Yes, I do use stop loss cause it helps me put stop loss. I have to use it if I don't want to lose all of my money. I certainly do not want to lose all of my money at one time. I usually use like a 20-30 pips stop loss. Its wise to do so and we can prevent a lot of losses that way. We can prevent all of money from draining to zero. This is also crucial if the market is too volatile and that you need to get away from the screen too.
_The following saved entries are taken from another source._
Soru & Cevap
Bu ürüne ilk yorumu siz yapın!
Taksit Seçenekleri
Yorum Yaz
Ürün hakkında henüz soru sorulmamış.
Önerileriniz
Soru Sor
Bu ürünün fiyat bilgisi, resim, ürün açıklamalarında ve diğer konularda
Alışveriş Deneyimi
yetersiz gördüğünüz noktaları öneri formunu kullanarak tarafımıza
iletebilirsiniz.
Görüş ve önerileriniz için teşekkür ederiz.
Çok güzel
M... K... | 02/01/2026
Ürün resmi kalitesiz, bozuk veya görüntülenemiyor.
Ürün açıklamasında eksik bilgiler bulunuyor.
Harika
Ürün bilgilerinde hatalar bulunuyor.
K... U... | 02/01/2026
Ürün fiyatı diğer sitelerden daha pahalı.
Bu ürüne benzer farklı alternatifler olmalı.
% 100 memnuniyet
Now, some people wipe out their entire account without using it so make sure you use it. 


  • 0

#6
affpro

affpro

    Advanced Member

  • Members
  • PipPipPip
  • 102 posts

Don't follow any videos on youtube until it accepts it by any forex expert of Experience Advisers on it...or else you can ask any guidelines from the experts which provides by your broker at the time of trading in their platform...


  • 1

#7
aaliya668

aaliya668

    Member

  • Members
  • PipPip
  • 16 posts

hello , i am new here. can anyone guide me about forum posting?
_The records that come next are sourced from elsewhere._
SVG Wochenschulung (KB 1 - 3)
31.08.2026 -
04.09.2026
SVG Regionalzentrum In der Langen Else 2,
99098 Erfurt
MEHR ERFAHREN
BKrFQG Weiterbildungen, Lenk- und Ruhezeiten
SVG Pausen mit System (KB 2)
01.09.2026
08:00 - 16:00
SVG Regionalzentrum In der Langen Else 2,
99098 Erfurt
i am waiting for your reply


  • 0

#8
standart

standart

    Advanced Member

  • Members
  • PipPipPip
  • 4,800 posts

stop loss have function to prevent traders to get higher loss. however, placing stop loss create problems to traders. set too tight probably will make the stop loss being hit many times. or if too wide, will make it too late to mark the changes. require experience to determine the best stop loss level.


  • 0

#9
Decub

Decub

    Advanced Member

  • Members
  • PipPipPip
  • 1,817 posts
Stop loss is quite a good technique when it comes to Forex and in a bid to safeguard our losses and make profit out of it. In other to overcome this, there is need for practice. I mean, it will be pretty difficult for a trader to get it right with setting SL when he rarely tries it over and again. When I was still new, I used to have mine hit over and again before I finally got it right.
  • 0

#10
Decub

Decub

    Advanced Member

  • Members
  • PipPipPip
  • 1,817 posts
Stop loss is quite a good technique when it comes to Forex and in a bid to safeguard our losses and make profit out of it. In other to overcome this, there is need for practice. I mean, it will be pretty difficult for a trader to get it right with setting SL when he rarely tries it over and again. When I was still new, I used to have mine hit over and again before I finally got it right.
  • 0

#11
myregister

myregister

    Advanced Member

  • Member
  • PipPipPip
  • 6,976 posts

What? Do you want to reduce stop and loss technique? i bet you are the one who don't have anything to do in your live, Stop loss technique is a technique that is using stop loss to limit loss, this feature is useful because even you close the platform it still works for you and will limit your loss, reducing of this feature does not give us much profitability but increasing risk.


  • 0

#12
sidejob

sidejob

    Advanced Member

  • Member
  • PipPipPip
  • 11,462 posts

@decub A pretty good technique to be exact, it helps traders around the world a lot and become one of the most prominent feature in many foreign exchange trading platform. My favourite feature to reduce to the risk to as low as possible and make me able to gain better profit with less loss.


  • 0

#13
myregister

myregister

    Advanced Member

  • Member
  • PipPipPip
  • 6,976 posts

@decub A pretty good technique to be exact, it helps traders around the world a lot and become one of the most prominent feature in many foreign exchange trading platform. My favourite feature to reduce to the risk to as low as possible and make me able to gain better profit with less loss.

Same here but sometimes i feel like that this feature if you use it at the wrong time will be an invisible obstacle for you to get further profit, this is why you need to use it carefully.  SL technique without doubt help us a lot, from manage the risk to manage our own emotions since manual trading doesn't happened here.